F – Enfin, et c’est là que le courage politique se manifestera ou pas, il faudra impérativement relever sensiblement, avec des barèmes progressifs, l’imposition des contribuables et des sociétés à partir d’un certain seuil de revenus. Sans ces mesures éminemment pertinentes, il sera difficile de commencer à inverser les tendances et à rembourser les dettes publiques, à trouver les moyens de financer le développement, qui est un vaste chantier, et à pourvoir à des améliorations dans les infrastructures et les secteurs requérant une profonde modernisation.

De loin, le pire qui puisse arriver à notre pays sera de voir les politiciens continuer à mener leur politique de toujours – « less li al kumsa mem, do ! » envers et contre tout. Plus que tout, ce qui a fait Maurice péricliter au cours des 50 dernières années, c’est le laxisme, la léthargie, le manque de courage et d’ambition, et la démission (morale, s’entend).

Si l’on veut vraiment favoriser et privilégier l’avancement de Maurice, notre ministre des Finances a l’impératif devoir de privilégier les défis plutôt que les solutions de facilité, les initiatives d’investissement plutôt que la consommation, la sincérité plutôt que l’opportunisme, la franchise plutôt que les déguisements, le concret plutôt que les rêves et les fausses espérances, l’honnêteté plutôt que la fourberie.

Dans quelques jours, nous verrons bien si le pays, son développement économique dans la durée et l’avenir de ses habitants comptent plus pour Pravind Jugnauth que l’utilisation de notre politique budgétaire à des fins électoralistes.

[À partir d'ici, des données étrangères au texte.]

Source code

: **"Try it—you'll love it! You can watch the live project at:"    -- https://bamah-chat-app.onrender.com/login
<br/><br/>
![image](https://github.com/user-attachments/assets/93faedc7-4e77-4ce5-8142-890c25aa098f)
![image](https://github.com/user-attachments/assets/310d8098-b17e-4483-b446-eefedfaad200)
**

Dans la conjoncture difficile que nous savons, nous comprendrons bien où il place ses priorités. Nul doute que son discours sera très instructif à cet égard.

Ah ! Nous avons failli oublier de vous donner un conseil : écoutez et lisez les déclarations que feront beaucoup de représentants de tel ou tel autre secteur du pays à la presse juste après le discours du budget ! À part quelques rares propos judicieux et objectifs, le reste de ces déclarations sera truffé de langage politiquement correct ou excessif. Nous savons déjà que pour les partis d’opposition, par exemple, le budget sera forcément mauvais, voire infect.

Attendons-nous donc à entendre et lire la semaine prochaine de nombreux propos traduisant surtout de la soumission, de l’opportunisme et de la candeur, mais aussi un peu de perspicacité, d’esprit rationnel et d’intelligence.